La letrada insiste en que una reclamación de incapacidad permanente debe ser el último paso, que lo importante es incidir en materia de prevención de riesgos psicosociales para que los trabajadores no lleguen a ese punto. “Les están sacando el máximo jugo y luego los dejan enfermos. Ponen a una sola persona a cubrir todo: llamadas, reclamaciones, salidas, incidencias, equipajes… Tienen que estar en cuatro sitios a la vez. Y todo es con tensión, quejas, trámites burocráticos. Terminan destrozados y quien tiene que pagar todas esas incapacidades es el Estado. ¿Dónde está la Inspección de Trabajo? ¿Dónde están los organismos oficiales? ¿Se supervisa lo que estas empresas están haciendo?”, se pregunta.
El “contagio” del ‘burnout’
Raúl Amador, coordinador del área de Psicología del Trabajo, Organizaciones y Recursos Humanos del Colegio Oficial de Psicología de Las Palmas, explica que el burnout puede “contagiarse”. El también consultor de Recursos Humanos y docente universitario alude a una investigación (Rountree, 1984) que, tras analizar 23 organizaciones, concluyó que el 87,5% de los empleados con puntuaciones elevadas en el síndrome de desgaste profesional pertenecían a centros en los que al menos la mitad de sus miembros estaban en esa misma situación.
“El papel de liderazgo es clave para moderar el estrés colectivo y para un afrontamiento conjunto por parte del grupo a las situaciones estresantes. El apoyo de los supervisores es considerado un importante recurso laboral capaz de reducir los niveles de burnout. Hay que tener en cuenta que la relación supervisor-subordinado es una de las fuentes más comunes de estrés”, precisa el doctor en Psicología.
Amador señala que el síndrome del trabajador quemado se caracteriza por “el agotamiento emocional, físico y mental”. Los factores de riesgo son variados: “estrés crónico, ambiente de trabajo tóxico, malos jefes y/o compañeros, sobrecarga de trabajo…” El psicólogo incide, además, en que los trabajadores de atención al cliente, como el personal del aeropuerto, están más expuestos a sufrir abusos verbales y episodios tensos.
“El síndrome de quemarse en el trabajo es una respuesta del individuo al estrés crónico. Es decir, es una experiencia subjetiva de carácter negativo, pero como afirmó el investigador Emilio Bouza, no es un problema personal, sino una consecuencia de determinadas características de la actividad laboral”, agrega. Y cita, entre ellas, “desde la precariedad en el empleo, los medios desiguales para el desempeño o la incertidumbre laboral hasta el escaso desarrollo profesional o la ausencia de incentivos”.

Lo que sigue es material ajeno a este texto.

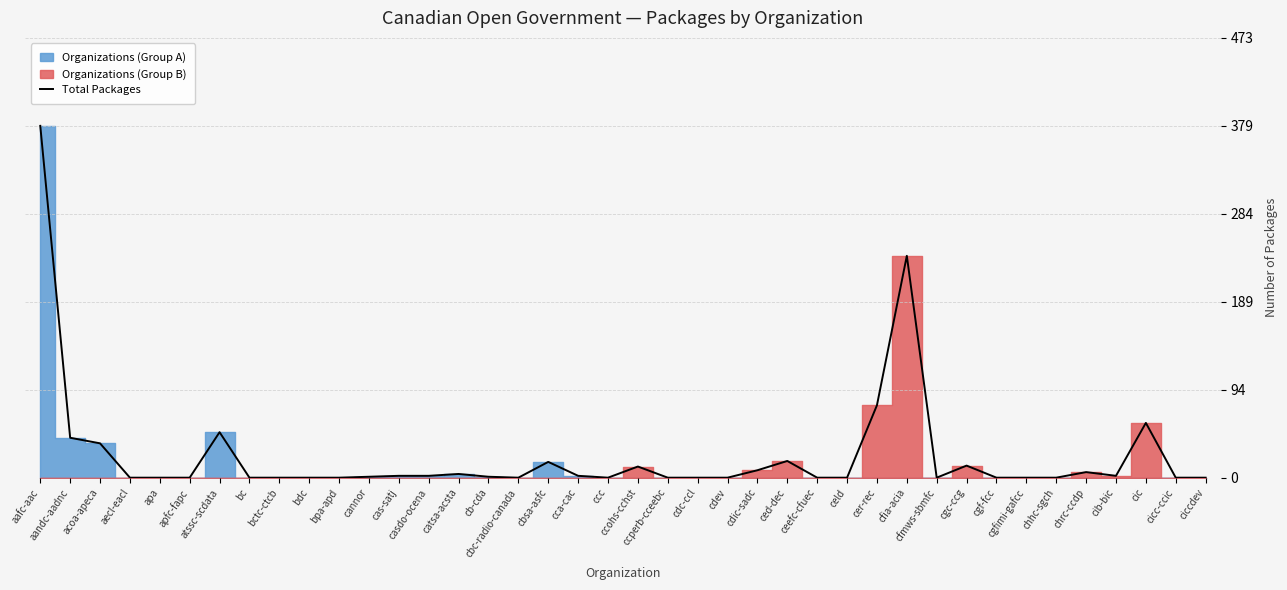

Where does the data first go above 1?

aafc-aac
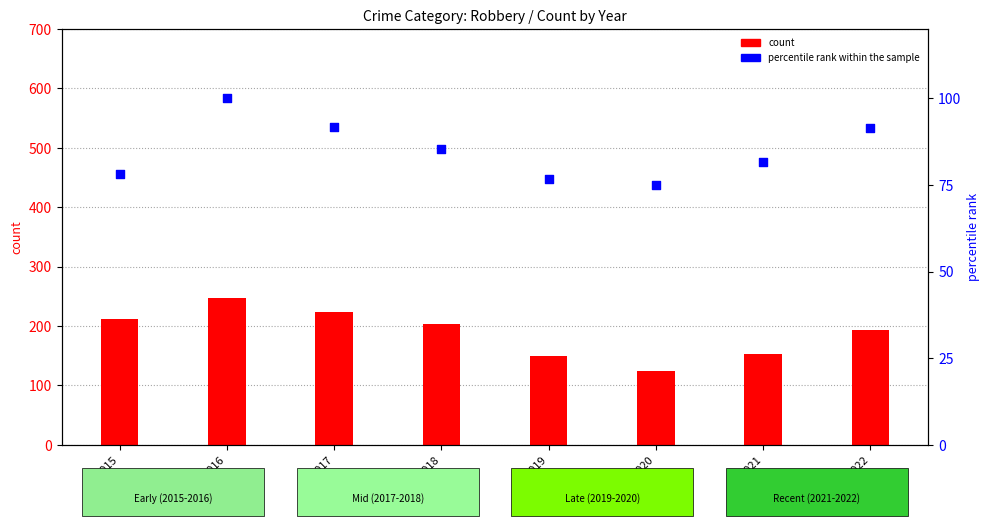

Which series contains the lowest Y value?

percentile rank within the sample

Amador explica que este síndrome se manifiesta mediante una percepción “de baja autoeficacia” y una “autoevaluación negativa” del trabajador. “Muchas veces la empresa o el propio grupo de trabajo no lo percibe, con lo que aparecen sus consecuencias devastadoras: abandono de la empresa, absentismo, peor desempeño, insatisfacción laboral, problemas de salud, consumo de alcohol y psicofármacos e, incluso, el riesgo e ideación del suicidio”, apunta.

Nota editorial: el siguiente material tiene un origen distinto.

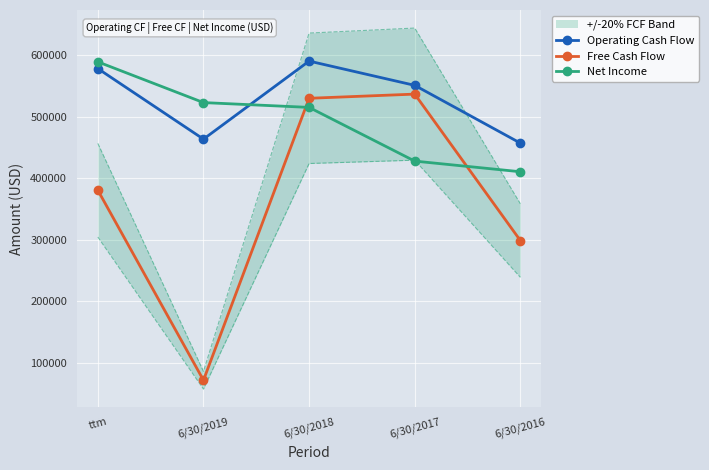

What are all the series names shown in the legend?

Operating Cash Flow, Free Cash Flow, Net Income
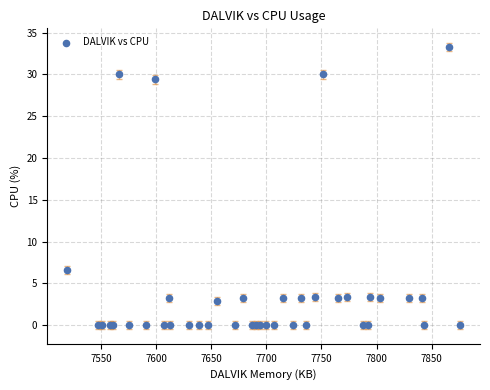

What Y value in the scatter plot is closest to 16?

6.6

Según el representante del Colegio de Psicólogos de Las Palmas, en la mayoría de las ocasiones “hay tiempo para actuar”. Para ello, las empresas deben, en primer lugar, “reducir o eliminar los factores de riesgo organizacionales” para evitar la aparición del síndrome. En caso de que ya empiece a afectar al trabajador y con el objetivo de que no evolucione, hay que buscar la manera de “mejorar” la respuesta de esa persona a los factores estresantes. Para los empleados ya quemados, se debe implementar la “prevención terciaria”, cuya finalidad es “reducir los daños de mayor severidad”.